I did simulations in R and plotted the results in histograms. There is no problem adding probability density into the histograms with the density() function. But for some reason I get very strange results when I plot the theoretical densities to the histograms for comparison purposes. Here are two example codes and two pictures. The blue theoretical pdfs are way off and I do not know why. Could someone with R skills point out my mistakes?

# generating 10000 samples thrice from U(0,1) distribution
# and sorting them for the statistics:
n <- 10000
samples1 <- data.frame('0'=c(rep(NA,4)))
samples2 <- data.frame('0'=c(rep(NA,10)))
samples3 <- data.frame('0'=c(rep(NA,10)))
for (i in 1:n) {
  new <- runif(4)
  samples1[ , ncol(samples1) + 1] <- sort(new) 
  colnames(samples1)[ncol(samples1)] <- i
  new <- runif(10)
  samples2[ , ncol(samples2)+1] <- sort(new)
  colnames(samples2)[ncol(samples2)] <- i
  new <- runif(10)
  samples3[ , ncol(samples3)+1] <- sort(new)
  colnames(samples3)[ncol(samples3)] <- i
}
# dropping the first (useless) columns:
samples1 <- samples1[-c(1)] 
samples2 <- samples2[-c(1)] 
samples3 <- samples3[-c(1)] 
# selecting the statistics from the samples:
# X_2:4
stat24 <- rep(NA,n)
for (i in 1:n) {
  stat24[i] <- samples1[2,i] 
}
# X_2:10
stat210 <- rep(NA,n)
for (i in 1:n) {
  stat210[i] <- samples1[2,i]
}
# X_10:10
stat1010 <- rep(NA,n)
for (i in 1:n) {
  stat1010[i] <- samples1[10,i]
}
# plotting the histograms and Beta pdfs:
hist(stat24, freq = FALSE)
lines(dbeta(stat24, 2, 5), col='blue')
lines(density(stat24), col='red')

enter image description here

Distribution of the kth statistic follows Beta(k, n+k-1) distribution which appears as the odd blue stroke on the right.

n <- 10000
random_variable_F <- rep(NA,n)
# generating 10000 samples of sizes 10 and 5 and computing F:
for (i in 1:n) {
  x <- rnorm(10, mean = 10, sd = sqrt(5))
  y <- rnorm(5, mean = 20, sd = sqrt(10))
  random_variable_F[i] <- ((var(x))*5)/((var(y)*10))
}
#head(random_variable_F)
# plotting the histogram:
hist(random_variable_F, freq = F)
lines(density(random_variable_F), col='red')
lines(df(random_variable_F, 9, 4,), col='blue')

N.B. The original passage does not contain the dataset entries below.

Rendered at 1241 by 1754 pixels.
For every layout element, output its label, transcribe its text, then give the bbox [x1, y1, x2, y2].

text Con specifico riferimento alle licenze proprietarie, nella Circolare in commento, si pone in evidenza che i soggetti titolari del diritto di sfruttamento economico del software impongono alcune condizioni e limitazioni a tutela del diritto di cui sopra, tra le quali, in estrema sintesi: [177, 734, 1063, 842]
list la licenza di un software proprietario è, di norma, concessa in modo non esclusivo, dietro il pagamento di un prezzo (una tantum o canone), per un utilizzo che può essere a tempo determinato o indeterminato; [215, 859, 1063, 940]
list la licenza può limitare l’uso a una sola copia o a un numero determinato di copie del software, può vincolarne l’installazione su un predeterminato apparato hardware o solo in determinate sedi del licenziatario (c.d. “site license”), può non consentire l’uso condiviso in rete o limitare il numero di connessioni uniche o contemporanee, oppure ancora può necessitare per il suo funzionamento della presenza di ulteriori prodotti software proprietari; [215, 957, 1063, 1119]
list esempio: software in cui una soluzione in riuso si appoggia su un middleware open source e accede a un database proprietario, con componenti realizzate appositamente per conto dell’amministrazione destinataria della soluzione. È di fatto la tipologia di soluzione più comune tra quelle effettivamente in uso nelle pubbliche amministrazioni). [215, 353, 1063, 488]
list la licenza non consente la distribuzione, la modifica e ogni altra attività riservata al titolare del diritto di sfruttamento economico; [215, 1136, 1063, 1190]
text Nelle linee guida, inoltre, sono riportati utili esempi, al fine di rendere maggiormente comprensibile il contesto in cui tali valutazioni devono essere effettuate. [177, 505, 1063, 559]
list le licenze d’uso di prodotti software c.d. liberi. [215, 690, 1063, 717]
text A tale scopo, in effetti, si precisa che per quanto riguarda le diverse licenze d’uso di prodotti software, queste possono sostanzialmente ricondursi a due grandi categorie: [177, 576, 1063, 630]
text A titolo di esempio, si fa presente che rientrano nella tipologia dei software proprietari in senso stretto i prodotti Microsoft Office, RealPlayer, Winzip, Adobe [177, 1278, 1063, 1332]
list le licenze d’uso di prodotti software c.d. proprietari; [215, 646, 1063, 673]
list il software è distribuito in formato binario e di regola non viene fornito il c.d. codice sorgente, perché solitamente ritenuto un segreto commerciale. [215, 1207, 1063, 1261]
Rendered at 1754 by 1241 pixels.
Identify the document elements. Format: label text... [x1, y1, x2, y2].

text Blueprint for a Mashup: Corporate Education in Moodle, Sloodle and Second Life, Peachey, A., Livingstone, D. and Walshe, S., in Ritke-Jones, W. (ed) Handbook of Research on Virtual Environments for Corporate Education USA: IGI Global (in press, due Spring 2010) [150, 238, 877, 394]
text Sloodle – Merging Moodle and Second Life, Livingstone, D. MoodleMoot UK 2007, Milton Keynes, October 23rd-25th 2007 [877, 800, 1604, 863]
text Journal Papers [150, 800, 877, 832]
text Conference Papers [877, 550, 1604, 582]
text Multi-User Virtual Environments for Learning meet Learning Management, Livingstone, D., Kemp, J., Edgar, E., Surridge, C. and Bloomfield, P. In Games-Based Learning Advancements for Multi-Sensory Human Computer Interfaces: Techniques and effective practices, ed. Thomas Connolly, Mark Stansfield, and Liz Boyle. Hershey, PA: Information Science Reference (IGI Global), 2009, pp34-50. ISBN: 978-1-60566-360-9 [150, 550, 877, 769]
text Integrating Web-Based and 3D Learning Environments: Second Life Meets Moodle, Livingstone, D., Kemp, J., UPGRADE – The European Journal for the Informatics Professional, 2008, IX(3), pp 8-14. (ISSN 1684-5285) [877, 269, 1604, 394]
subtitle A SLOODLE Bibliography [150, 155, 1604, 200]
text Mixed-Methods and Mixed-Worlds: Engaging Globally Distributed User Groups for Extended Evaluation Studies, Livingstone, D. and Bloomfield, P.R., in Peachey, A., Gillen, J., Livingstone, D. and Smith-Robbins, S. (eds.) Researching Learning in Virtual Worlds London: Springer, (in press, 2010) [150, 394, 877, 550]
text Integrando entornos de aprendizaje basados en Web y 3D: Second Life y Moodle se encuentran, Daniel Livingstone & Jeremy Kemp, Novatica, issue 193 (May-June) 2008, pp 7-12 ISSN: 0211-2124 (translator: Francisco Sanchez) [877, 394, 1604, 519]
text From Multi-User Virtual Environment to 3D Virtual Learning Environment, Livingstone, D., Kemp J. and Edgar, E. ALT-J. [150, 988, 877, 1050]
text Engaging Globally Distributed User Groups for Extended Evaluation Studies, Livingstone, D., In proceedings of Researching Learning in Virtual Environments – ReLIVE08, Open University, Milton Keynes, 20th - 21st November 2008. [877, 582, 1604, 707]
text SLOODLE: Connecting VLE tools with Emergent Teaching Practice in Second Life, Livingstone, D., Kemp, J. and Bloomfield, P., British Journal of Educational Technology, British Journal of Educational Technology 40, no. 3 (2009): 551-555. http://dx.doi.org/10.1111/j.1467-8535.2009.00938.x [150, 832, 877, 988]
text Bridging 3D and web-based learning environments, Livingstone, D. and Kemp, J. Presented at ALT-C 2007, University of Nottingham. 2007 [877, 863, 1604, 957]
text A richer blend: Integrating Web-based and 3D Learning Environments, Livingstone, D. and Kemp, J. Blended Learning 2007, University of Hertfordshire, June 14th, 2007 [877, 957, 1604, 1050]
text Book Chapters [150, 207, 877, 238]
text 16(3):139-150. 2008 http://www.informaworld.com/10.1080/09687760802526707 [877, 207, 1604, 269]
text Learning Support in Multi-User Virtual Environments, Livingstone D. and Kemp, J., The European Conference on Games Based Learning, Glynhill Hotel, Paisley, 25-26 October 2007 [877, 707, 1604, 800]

Random variable F follows F-distribution. Paramaters are the sample sizes minus one, in this case 10-1=9 and 5-1=4. the theoretical curve is quite wild: enter image description here


Solution

  • If you pass a single vector to lines, it assumes that this is a vector of y values you want to plot. It plots the first y value at x = 1, the second y value at x = 2, etc, all the way up to x = length(y). In your case, random_variable_F is an unordered random variable, and you are just plotting its sequential values at 1:10000 along the x axis.

    Clearly, you want the function y = df(x) to be plotted, so you need to pass random_variable_F as the x values and df(random_variable_F) as the y values. You will also need to sort random_variable_F first to ensure the line is plotted from left to right:

    hist(random_variable_F, freq = F)
    lines(density(random_variable_F), col='red')
    lines(sort(random_variable_F), df(sort(random_variable_F), 9, 4), col='blue')
    

    enter image description here

    Note that this doesn't happen when you plot lines(density(random_variable_F)) because density produces a list containing ordered x and y valued rather than a vector.